Dijon, le 13 mars 2008
Alain Debrabant
I.P.R. de Sciences Economiques et Sociales
Académie de DijonFrançoise Paindavoine-Toulot
Professeur de Sciences économiques et sociales
Lycée Hippolyte Fontaine
21000 Dijon
Pascal Parmantier
Professeur de Sciences économiques et sociales
Lycée Pontus de Tyard
71100 Chalon sur Saône
MISE AU POINT SUITE A L’ARTICLE DE BRUNO SUCHAUT :
La loterie des notes au bac
Un réexamen de l’arbitraire de la notation des élèves
Bruno Suchaut
Irédu-CNRS et Université de Bourgogne
Mars 2008
Un chercheur malhonnête en mal de sensationnalisme
Le Bac n’est pas une loterie
Les données fournies par Bruno Suchaut dans son article sont des données qu’il s’est appropriées mais il n’a en aucun cas construit le protocole scientifique de son article.
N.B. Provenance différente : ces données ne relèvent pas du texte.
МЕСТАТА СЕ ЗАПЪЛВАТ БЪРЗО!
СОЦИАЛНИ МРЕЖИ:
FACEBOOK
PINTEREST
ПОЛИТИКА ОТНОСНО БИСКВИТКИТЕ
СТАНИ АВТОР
Revenons à la réalité et au contexte dans lequel ces données lui sont parvenues.En juin 2005 Alain Debrabant : IPR de l’Académie de Dijon a commandé à Françoise Paindavoine-Toulot et à Pascal Parmantier l’animation d’un stage concernant la problématique de l’évaluation au bac afin d’harmoniser nos pratiques (construction d’une grille de correction commune et socialisation à l’évaluation).
Les deux enseignants en SES ont dès le mois de septembre débuté une réflexion sur l’organisation de ce stage.
Afin de préparer les collègues à la problématique de l’évaluation nous leur avons fait parvenir dès le mois d’octobre 3 copies de bac ( notées respectivement : copie 1 : 10 copie 2 : 8 et copie 3 : 14)
Les collègues devaient corriger et nous renvoyer les notes (ou une fourchette de notes) et des appréciations beaucoup plus complètes que celles mises sur les copies de bac.
Nous avons consigné toutes les notes dans un tableau et résumé (le chercheur n’a pas eu accès aux appréciations in extenso) toutes les appréciations dans un autre (14 pages en format word) ; ce qui nous a demandé un travail très important.Début janvier 2006 nous avons fait parvenir le tableau récapitulatif des notes à Bruno Suchaut pour qu’il puisse en faire un traitement statistique (moyenne, note modale, écart-type, laxisme – sévérité des correcteurs…) et pour qu’il intervienne le mardi 24 janvier 2006 à l’IUFM.
Son intervention, de qualité, a duré une heure, il nous a présenté ses conclusions sur les notes et surtout a remis dans un contexte historique et sociologique la problématique de l’évaluation au bac. En revanche, nous avons disséqué les appréciations puisqu’il ne les possédait pas in extenso.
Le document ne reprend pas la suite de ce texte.